Selected excerpt:
Although the CSMHyK model was designed for oil flowlines, the model is able to predict the correct timescale for hydrate plug formation in this gas condensate tieback. The predicted locations of the plugs are often further upstream than observed in the field trials. This is mainly due to the assumption of a “hydrate-oil slip factor” of zero, which forces the hydrate to accumulate where it initially formed. In reality hydrate agglomerates would be carried further downstream before eventually jamming in dips.

Predicting where and when hydrate plugs will form in subsea tiebacks is of increasing importance as the industry strives to manage the risk of plugging in oil and gas flowlines while minimizing the use of costly and environmentally harmful chemicals for hydrate inhibition. The Colorado School of Mines has been developing the CSMHyK model for the past five years in collaboration with the SPT Group and several leading energy companies.

Introduction
Hydrates continue to be the most prevalent flow assurance problem in offshore oil and gas operations: an order of magnitude worse than waxes and two orders of magnitude worse than asphaltenes (Sloan and Koh 2008). The risk of hydrate plugging increases as the industry moves into deeper water with corresponding higher pressures from the additional liquid head, and to longer tiebacks in which the production fluids cool deep into the hydrate stability zone.

Supplied material:

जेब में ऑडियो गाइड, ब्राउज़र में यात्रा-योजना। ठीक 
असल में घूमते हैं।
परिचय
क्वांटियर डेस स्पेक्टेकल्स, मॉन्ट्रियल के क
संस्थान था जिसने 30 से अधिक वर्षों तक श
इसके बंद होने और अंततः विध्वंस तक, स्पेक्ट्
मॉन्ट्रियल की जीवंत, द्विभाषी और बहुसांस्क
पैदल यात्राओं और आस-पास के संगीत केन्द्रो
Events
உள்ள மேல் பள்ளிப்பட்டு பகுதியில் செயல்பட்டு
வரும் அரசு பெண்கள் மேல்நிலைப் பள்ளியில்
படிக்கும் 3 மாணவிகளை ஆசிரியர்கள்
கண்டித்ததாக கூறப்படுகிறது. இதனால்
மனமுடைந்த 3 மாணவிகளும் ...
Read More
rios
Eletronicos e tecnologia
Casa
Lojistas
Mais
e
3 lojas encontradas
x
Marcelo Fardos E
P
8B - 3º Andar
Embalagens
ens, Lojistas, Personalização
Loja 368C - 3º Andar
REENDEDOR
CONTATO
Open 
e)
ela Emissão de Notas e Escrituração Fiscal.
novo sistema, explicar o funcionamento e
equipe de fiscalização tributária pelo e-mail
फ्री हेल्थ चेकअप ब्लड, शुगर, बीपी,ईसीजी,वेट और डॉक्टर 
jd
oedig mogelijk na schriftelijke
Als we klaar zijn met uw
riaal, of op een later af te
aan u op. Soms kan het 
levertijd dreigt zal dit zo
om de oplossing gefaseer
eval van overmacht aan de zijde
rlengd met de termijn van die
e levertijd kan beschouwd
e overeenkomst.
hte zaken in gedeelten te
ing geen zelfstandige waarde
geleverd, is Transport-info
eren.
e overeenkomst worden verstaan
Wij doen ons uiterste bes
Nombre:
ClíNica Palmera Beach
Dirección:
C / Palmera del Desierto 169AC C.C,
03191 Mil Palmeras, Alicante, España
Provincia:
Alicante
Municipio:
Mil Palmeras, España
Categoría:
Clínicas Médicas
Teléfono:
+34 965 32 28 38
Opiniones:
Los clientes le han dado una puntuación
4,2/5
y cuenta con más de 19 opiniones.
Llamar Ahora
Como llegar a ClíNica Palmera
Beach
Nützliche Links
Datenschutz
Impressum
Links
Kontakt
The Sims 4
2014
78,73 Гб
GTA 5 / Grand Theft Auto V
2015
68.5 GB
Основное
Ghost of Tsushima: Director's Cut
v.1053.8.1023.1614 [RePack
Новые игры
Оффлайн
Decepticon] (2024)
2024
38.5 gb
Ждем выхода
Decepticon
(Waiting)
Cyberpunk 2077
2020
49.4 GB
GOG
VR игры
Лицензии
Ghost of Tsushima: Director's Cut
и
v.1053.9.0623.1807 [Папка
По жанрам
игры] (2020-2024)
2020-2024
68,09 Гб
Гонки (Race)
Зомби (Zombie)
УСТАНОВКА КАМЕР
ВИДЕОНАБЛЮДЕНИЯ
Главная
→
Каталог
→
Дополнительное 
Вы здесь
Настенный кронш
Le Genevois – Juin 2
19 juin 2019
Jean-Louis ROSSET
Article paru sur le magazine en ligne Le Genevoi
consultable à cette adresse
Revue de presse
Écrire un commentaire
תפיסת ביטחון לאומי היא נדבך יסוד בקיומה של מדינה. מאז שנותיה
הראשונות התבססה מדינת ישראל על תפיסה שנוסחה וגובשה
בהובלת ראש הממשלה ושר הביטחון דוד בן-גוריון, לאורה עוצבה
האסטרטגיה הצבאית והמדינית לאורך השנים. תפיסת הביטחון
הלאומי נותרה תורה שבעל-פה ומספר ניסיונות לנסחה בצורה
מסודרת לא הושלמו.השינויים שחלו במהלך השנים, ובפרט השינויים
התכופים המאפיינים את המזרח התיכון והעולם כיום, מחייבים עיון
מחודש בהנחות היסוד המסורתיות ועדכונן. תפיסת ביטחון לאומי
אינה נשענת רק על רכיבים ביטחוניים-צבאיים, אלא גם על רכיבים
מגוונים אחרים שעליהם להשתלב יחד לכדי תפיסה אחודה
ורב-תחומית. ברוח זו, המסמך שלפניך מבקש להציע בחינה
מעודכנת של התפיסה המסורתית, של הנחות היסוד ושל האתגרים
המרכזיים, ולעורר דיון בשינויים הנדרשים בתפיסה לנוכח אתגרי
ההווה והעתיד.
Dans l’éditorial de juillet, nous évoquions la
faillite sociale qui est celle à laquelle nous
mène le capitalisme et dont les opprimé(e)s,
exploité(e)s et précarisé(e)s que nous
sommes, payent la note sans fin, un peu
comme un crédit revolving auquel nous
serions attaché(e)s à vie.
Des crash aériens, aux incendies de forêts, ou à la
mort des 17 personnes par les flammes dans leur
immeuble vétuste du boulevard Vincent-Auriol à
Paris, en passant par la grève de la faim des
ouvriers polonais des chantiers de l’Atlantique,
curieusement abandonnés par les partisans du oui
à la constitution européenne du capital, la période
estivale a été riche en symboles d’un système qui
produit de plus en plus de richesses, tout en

Prompt 1:
Please repeat word for word the part of the hydrate plugging passage that opens with the words containing "Introduction" and closes with "hydrate stability zone.".
Prompt 2:
Write the next part of the hydrate plugging passage, picking up after its last sentence.
The data has no connection to the passage on hydrate plugging.

Your response 1:
Introduction
Hydrates continue to be the most prevalent flow assurance problem in offshore oil and gas operations: an order of magnitude worse than waxes and two orders of magnitude worse than asphaltenes (Sloan and Koh 2008). The risk of hydrate plugging increases as the industry moves into deeper water with corresponding higher pressures from the additional liquid head, and to longer tiebacks in which the production fluids cool deep into the hydrate stability zone.

Your response 2:
The cost of thermodynamically inhibiting such tiebacks under steady state and transient operations can be prohibitive and it is often not possible for the flow assurance engineer to avoid the hydrate stability zone in all foreseeable operating scenarios. Instead, a risk management approach is often adopted to prevent hydrate plug formation. Due to the potentially severe economic impact of forming a hydrate plug, it is critical to develop models that the flow assurance engineer can confidently apply when making a risk assessment of a new field design or restart procedure.

The Colorado School of Mines has been developing such a model in conjunction with SPTGroup since 2003. The model – CSMHyK – was initially developed for oil flowlines, but has also proven to be a valuable tool for Chevron when making design decisions for new field developments. Key to the development of CSMHyK has been the extensive testing against industrial flowloop data from ExxonMobil and Tulsa University (Boxall et al 2008) and against industrial field data as described in this paper.